Induction of cellular proliferation in a human astrocytoma cell line by a Trypanosoma cruzi-derived antigen: a mechanism of pathogenesis?

G. A. Duran-Rehbein, J. C. Vargas-Zambrano, A. Cuéllar, C. J. Puerta, J. M. Gonzalez


Trypanosoma cruzi can compromise the human central nervous system (CNS) during acute infection or reactivation in immune-suppressed hosts. Astrocytes have been identified as targets of T. cruzi’s CNS infection in humans. Despite a high degree of parasitism and cellular lysis by T. cruzi in vitro the number of astrocytoma cells did not change when compared to uninfected cultures. This work evaluated cellular proliferation, changes in Major Histocompatibility Complex (MHC) expression as a reflection of antigen processing, and cytokine (IL-6 & IL-8) secretion in a human astrocytoma cell line exposed to a trypomastigote-derived antigen.
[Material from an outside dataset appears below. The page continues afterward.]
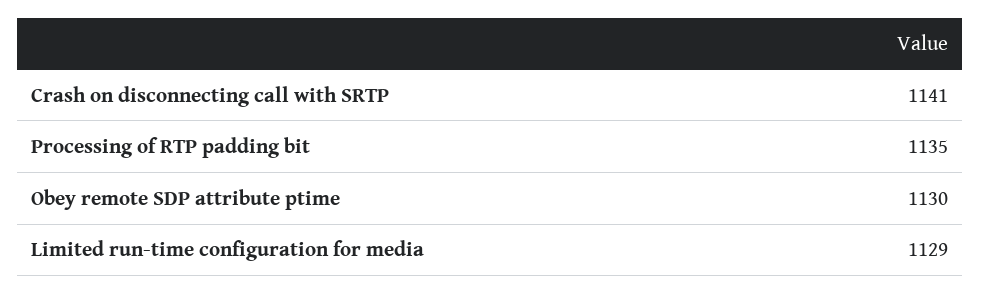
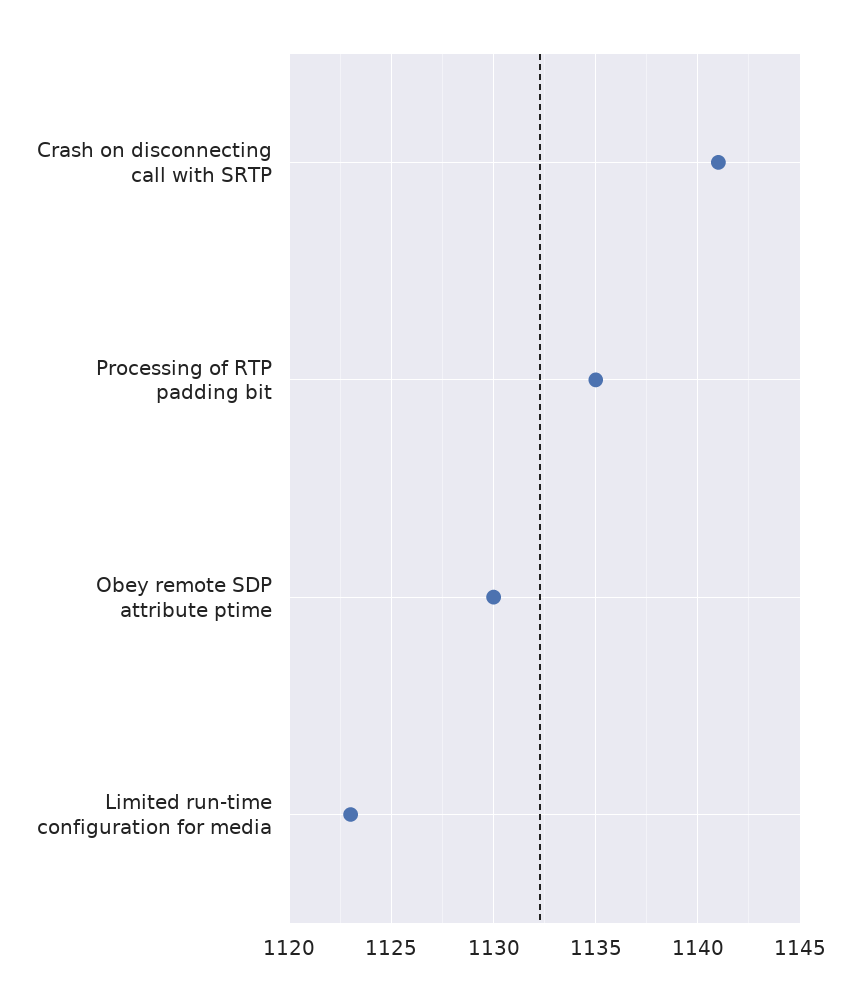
Limited run-time configuration for media: 1129 -> 1123

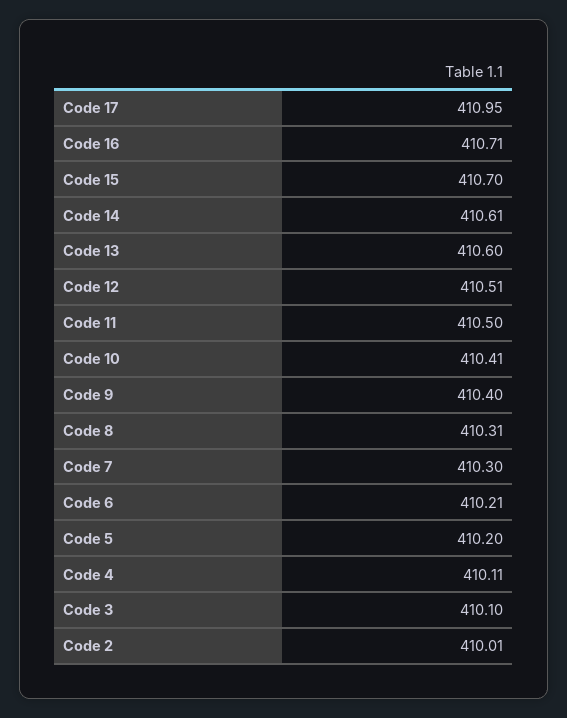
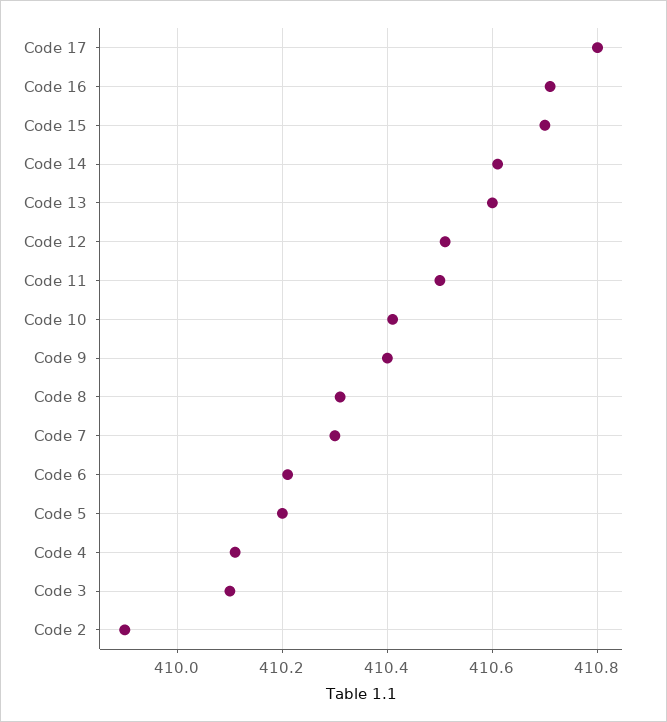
Code 17: 410.95 -> 410.8
Code 2: 410.01 -> 409.9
Light microscopy was used to evaluate the number of cells; MHC molecule expression, cell cycle and cytokine secretion were assessed by flow cytometry. The number of astrocytoma cells increased proportional to the amount of antigen used and the percentage of cells in G2/M phase was higher when compared to control cultures. Antigen exposure increased expression of MHC class II, but not MHC class I in comparison to cultures incubated without antigen. Astrocytoma cell secretion of IL-6 and IL-8 was unaffected by antigen exposure. These results suggest the participation of a trypomastigote-derived mediator that induces astrocytoma cell proliferation without an inflammatory response; which may contribute to the pathogenesis of neurologic Chagas disease.


Trypanosoma cruzi; Chagas disease; Central nervous system; Astrocytes.